Enjoy getting outdoors; walking and looking for the first snowdrops or listening to the birds is more uplifting than huffing and puffing at the gym.

Eat wholesome and nutritious food but don’t deprive yourself too much. Think comfort food. Enjoy plenty of freshly brewed tea or even a mug of hot chocolate on a cold afternoon.

Maybe think about starting a journal and writing down your thoughts. It’s amazing how therapeutic putting your thoughts on paper can be. You don’t need to shoe it to anyone – unless you want to of course – you may turn out to be a budding writer!

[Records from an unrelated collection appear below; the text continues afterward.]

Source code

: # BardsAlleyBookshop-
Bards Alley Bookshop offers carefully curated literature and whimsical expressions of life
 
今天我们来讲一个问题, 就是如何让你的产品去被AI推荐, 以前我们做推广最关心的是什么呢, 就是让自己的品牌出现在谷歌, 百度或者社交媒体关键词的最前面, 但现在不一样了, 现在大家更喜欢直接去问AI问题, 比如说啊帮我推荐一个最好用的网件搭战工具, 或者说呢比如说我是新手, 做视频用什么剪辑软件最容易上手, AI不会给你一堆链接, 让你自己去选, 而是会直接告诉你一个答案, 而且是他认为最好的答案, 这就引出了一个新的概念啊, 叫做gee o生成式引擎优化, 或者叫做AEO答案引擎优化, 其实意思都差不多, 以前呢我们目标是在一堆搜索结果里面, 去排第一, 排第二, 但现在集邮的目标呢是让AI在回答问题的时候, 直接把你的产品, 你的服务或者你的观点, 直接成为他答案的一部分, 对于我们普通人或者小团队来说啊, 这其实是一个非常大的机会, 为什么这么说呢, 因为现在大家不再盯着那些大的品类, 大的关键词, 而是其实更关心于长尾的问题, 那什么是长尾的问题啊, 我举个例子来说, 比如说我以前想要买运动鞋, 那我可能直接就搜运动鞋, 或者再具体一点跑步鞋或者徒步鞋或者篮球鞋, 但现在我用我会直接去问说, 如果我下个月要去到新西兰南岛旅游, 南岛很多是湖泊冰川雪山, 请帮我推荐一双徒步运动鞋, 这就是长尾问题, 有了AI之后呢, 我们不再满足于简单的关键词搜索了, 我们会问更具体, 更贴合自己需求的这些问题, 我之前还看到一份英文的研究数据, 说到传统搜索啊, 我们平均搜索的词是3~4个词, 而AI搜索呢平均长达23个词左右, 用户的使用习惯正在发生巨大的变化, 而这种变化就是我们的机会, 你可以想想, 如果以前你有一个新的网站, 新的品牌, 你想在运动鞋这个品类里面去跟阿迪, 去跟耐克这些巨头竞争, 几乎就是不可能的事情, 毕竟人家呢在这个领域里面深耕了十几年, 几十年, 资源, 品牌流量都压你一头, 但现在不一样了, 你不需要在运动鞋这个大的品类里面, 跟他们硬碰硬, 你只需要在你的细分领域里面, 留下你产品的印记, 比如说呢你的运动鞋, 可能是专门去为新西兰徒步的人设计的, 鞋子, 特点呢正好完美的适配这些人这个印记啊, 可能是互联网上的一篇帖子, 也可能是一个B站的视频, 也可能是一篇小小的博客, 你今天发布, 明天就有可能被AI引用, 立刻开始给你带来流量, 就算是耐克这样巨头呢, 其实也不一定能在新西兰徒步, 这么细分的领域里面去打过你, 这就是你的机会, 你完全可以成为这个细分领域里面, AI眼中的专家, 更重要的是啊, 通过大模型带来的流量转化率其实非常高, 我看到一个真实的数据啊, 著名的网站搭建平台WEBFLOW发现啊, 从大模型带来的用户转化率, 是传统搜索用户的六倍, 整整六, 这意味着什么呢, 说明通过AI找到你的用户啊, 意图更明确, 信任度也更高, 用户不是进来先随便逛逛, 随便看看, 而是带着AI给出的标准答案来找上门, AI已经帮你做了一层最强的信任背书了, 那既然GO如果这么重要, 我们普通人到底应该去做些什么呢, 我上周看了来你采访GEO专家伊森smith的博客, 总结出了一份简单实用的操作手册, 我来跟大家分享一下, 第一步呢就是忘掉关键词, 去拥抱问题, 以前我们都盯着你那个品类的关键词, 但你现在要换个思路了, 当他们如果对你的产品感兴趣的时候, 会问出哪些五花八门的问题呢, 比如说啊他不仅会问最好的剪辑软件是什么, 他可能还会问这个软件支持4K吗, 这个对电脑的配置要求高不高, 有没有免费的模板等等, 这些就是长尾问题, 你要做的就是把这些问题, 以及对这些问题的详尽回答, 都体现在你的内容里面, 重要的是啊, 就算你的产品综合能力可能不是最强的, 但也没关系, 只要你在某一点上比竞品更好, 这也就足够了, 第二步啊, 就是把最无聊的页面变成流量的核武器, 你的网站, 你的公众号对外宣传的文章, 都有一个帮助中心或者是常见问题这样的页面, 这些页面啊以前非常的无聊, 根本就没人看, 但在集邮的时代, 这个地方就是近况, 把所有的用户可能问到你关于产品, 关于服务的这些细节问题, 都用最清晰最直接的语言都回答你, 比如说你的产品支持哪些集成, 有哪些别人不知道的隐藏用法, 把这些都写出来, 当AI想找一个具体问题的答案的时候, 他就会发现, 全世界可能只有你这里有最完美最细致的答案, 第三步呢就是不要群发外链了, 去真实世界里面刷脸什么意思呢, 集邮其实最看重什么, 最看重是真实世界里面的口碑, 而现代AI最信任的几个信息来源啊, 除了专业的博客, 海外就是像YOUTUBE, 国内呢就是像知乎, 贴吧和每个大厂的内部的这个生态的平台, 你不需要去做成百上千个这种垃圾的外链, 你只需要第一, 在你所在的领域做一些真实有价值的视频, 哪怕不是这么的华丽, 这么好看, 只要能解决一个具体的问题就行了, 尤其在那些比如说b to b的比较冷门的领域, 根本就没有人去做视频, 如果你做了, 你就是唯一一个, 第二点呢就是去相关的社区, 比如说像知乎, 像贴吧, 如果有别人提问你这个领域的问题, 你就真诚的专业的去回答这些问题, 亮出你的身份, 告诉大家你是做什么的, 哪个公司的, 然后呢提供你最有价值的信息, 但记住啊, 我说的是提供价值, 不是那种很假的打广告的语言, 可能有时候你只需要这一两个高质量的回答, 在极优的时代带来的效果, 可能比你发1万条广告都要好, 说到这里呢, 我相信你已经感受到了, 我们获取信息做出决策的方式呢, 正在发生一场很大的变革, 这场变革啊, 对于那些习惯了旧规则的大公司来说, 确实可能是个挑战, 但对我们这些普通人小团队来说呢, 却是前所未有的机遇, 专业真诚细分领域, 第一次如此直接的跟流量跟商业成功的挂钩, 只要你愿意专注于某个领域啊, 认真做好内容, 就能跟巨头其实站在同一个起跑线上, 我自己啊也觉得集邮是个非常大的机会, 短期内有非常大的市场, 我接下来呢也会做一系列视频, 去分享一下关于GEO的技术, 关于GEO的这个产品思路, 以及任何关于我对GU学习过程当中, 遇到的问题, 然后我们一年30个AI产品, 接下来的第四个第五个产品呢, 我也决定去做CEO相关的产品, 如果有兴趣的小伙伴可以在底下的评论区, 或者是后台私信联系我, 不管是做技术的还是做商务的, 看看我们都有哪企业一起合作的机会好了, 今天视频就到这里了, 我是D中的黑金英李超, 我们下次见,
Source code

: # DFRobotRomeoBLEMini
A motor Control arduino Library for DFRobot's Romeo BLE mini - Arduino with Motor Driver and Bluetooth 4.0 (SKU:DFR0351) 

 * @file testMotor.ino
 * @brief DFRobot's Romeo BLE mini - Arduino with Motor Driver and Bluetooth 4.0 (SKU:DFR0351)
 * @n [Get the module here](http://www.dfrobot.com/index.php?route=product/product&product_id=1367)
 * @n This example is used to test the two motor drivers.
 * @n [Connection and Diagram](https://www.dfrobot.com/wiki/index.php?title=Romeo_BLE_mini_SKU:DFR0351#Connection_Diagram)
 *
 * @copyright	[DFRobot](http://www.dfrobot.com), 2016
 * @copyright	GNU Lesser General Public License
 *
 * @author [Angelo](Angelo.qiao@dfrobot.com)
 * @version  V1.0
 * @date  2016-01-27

I once decided to wrap a few small presents for my children to come home to after their first day back at school after the holidays, just fun things that brightened their day. Do that for someone you care about, perhaps after the first day back at work. If someone needs cheering up it really works!

Finally, remember, Christmas isn’t the only time for a bit of magic and I have to tell myself this. Angels, too, are for life, not just for Christmas!

Blessings to you and I wish you the happiest of days.